TROMEO AND JULIET – Lloyd Kaufman, James Gunn
Ok, la storia di Romeo e Giulietta bene o male la conosciamo tutti, e il nocciolo resta qui intatto: i due si amano ma sono ostacolati dalle rispettive famiglie, impigliate in un’antica faida. Le variabili che vengono inserite dalla Troma sono molte e tutte godibili, infilate a raffica una dietro l’altra fino a rendere il film un’insolente caricatura del plot originale, in chiave demenzial-splatter.
Tutto condito da una totale irriverenza nel trattare temi scomodi come l’incesto, la violenza familiare, la pedofilia clericale, tutti sbattuti sullo schermo con una quasi ingenua strafottenza e noncuranza per il dilagante (e asfissiante) perbenismo. Come riuscire a ridere (e non amaramente ma in modo leggero) delle porcate dei nostri tempi, senza gli impicci di un ormai invasivo politically correct.
All’alba del 3° millennio, Tromeo e Juliet sono due normalissimi teens immersi fino al collo nei classici stereotipi adolescenziali: lui dedito al sesso fai da te in compagnia dei DVD della “Shakespeare Sex Interactive” (il film è infarcito di autocitazioni della Troma e impudenti “tributi” a Shakespeare), lei intenta a sperimentare l’amore saffico guidata da sapienti mani, e tormentata suo malgrado da incubi notturni a sfondo sessuale dominati da protagonisti maschili (esilarante la scena dell’enorme fallo dotato di vita propria, con sembianze di Alien, geniale rivisitazione della classica fobia della vagina coi denti).
Da ciascuno di questi sogni si risveglia affiancata nel letto da un padre viscido e violento che la ammonisce con toni puritani e minacce di punizioni che contrastano con la sua non celata e incestuosa lascivia. Lo stesso padre che l’ha promessa in sposa al magnate locale, re di un impero della macellazione, nonostante sua figlia sia vegetariana e tendenzialmente interessata al gentil sesso. Almeno finchè non compare Tromeo.
Il nostro prode s’imbuca, come da secoli succede su palcoscenici e pellicole, alla festa dove conosce Juliet e tra i due immancabile scatta la scintilla. Segue la solita trafila di cugini morti ammazzati (ovviamente Troma style) dalla famiglia rivale fino ad arrivare alla scena del balcone, ma qui Juliet non è su un balcone bensì rinchiusa in punizione in un cubo di plexiglass, legata mani e piedi e (s)vestita di pochi cm di latex rosa shocking. Così “la mano appoggiata alla sua guancia” non è esattamente appoggiata ad una guancia e a maggior ragione Tromeo vorrebbe essere un guanto su quella mano per sfiorare le rotondità posteriori della sua amata…

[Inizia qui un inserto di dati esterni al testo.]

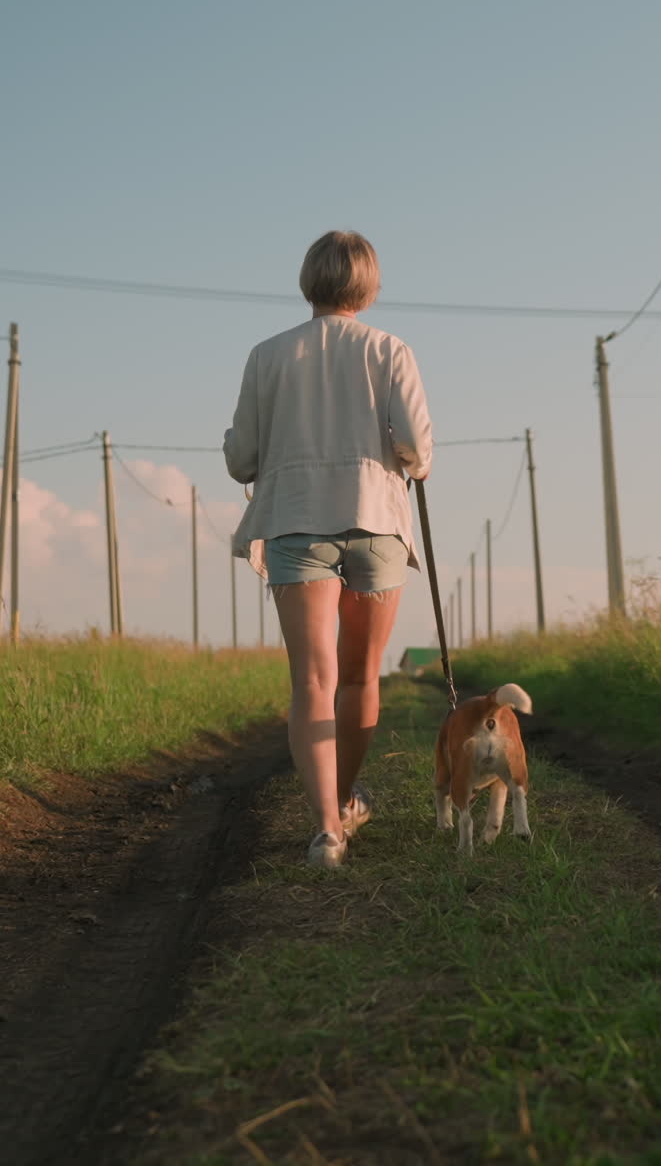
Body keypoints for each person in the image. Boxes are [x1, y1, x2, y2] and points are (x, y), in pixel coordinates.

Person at [224, 230, 432, 867]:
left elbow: (242, 461)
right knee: (360, 676)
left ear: (308, 280)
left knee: (312, 681)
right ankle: (344, 799)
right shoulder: (389, 349)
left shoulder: (267, 355)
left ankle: (326, 833)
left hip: (294, 522)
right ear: (367, 285)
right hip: (375, 521)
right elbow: (418, 451)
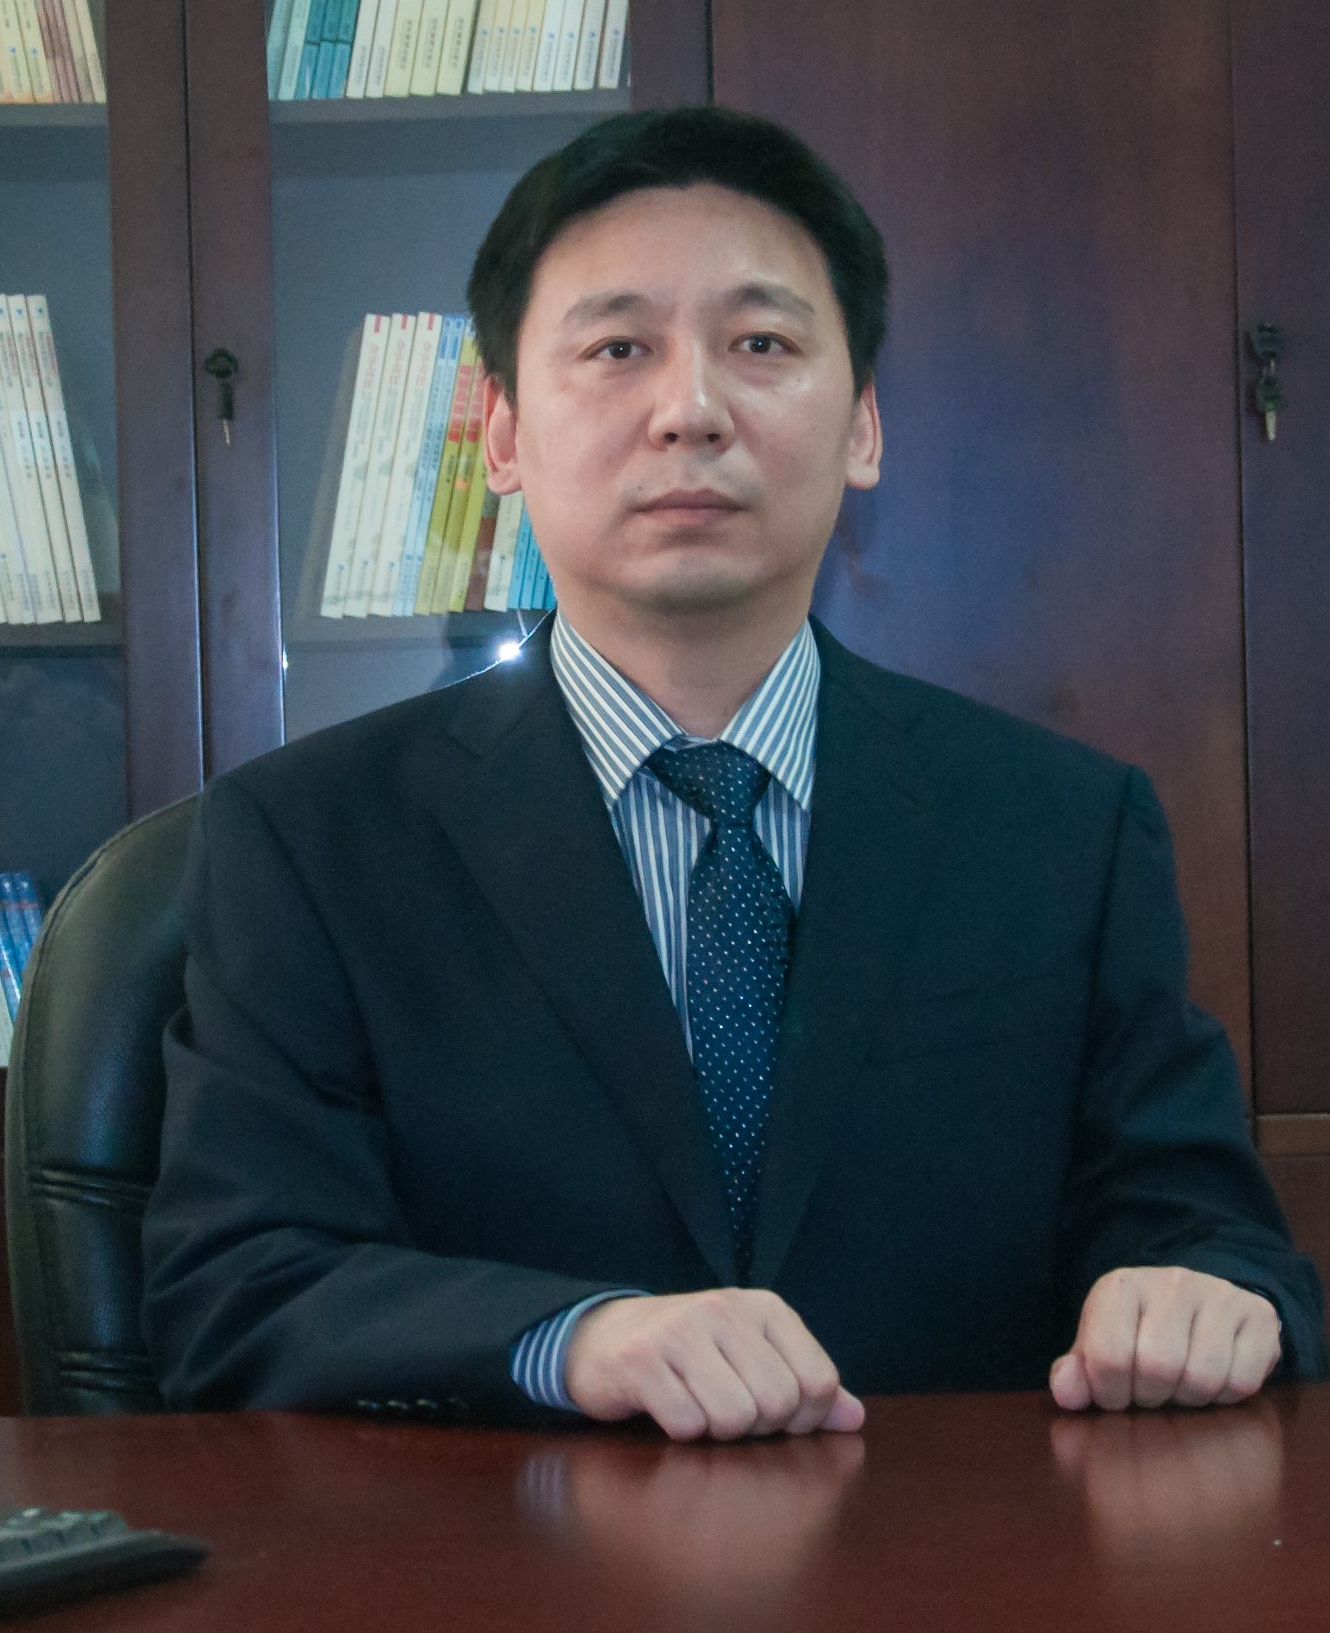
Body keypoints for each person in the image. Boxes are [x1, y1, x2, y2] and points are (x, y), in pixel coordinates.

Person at [141, 106, 1326, 1439]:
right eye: (618, 348)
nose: (689, 411)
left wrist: (1204, 1295)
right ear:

Arriviamo al matrimonio segreto tra i due e i novelli sposini che trascorrono la breve e improvvisata luna di miele tra cinema a luci rosse (“Sodomia Freaks” recitano i cartelloni, giustamente i due si erudiscono per ottemperare al meglio ai doveri coniugali … ), sesso in luoghi pubblici e tatuaggi. Classiche scene da un matrimonio (quantomeno le scene censurate dei filmini casalinghi).
Seguendo il solito canovaccio Juliet va in cerca della sua pozione per sottrarsi al matrimonio combinato, e nel nostro caso si ritrova ovviamente dal fattone pusher di turno, che le rifila un intruglio di erbe. Una volta trangugiata la mistura, la nostra bella anziché addormentarsi come al solito, si tramuta in una specie di mucca zombie, che fa scappare a gambe levate il suo indesiderato promesso sposo ma non Tromeo, che come nelle migliori favole, con un bacio la libera dall’incantesimo facendola tornare al suo splendore. E i due vissero felici e contenti. Già, perché tra le interessanti variazioni sul tema made in Troma, abbiamo (a sorpresa) il lieto fine. O quasi …
Menzione d’onore a Steve Gibbons, in una fenomenale ed esilarante interpretazione del magnate autolesionista, promesso sposo di Juliet. Grandiosa mimica facciale, con un’espressività tale da farlo quasi accostare allo stile di Jim Carrey. A mio modesto parere, il personaggio meglio riuscito dell’intera pellicola.
Apprezzabili gli inserti di testo originale in inglese antico, mantenuti (con adattamenti qua e là) nelle scene topiche, i cui toni sono però sapientemente abbassati e ridicolizzati dai vari effetti sonori e dalle ambientazioni assurde. Chicca per i rockettari, che apprezzeranno anche la colonna sonora: Lemmy ci fa da voce narrante. Imperdibile fiera dell’assurdo, scene spassose a raffica e violenza gratuita ma senza pesantezza. Sconsigliato a chi ha l’abitudine di prendersi troppo sul serio.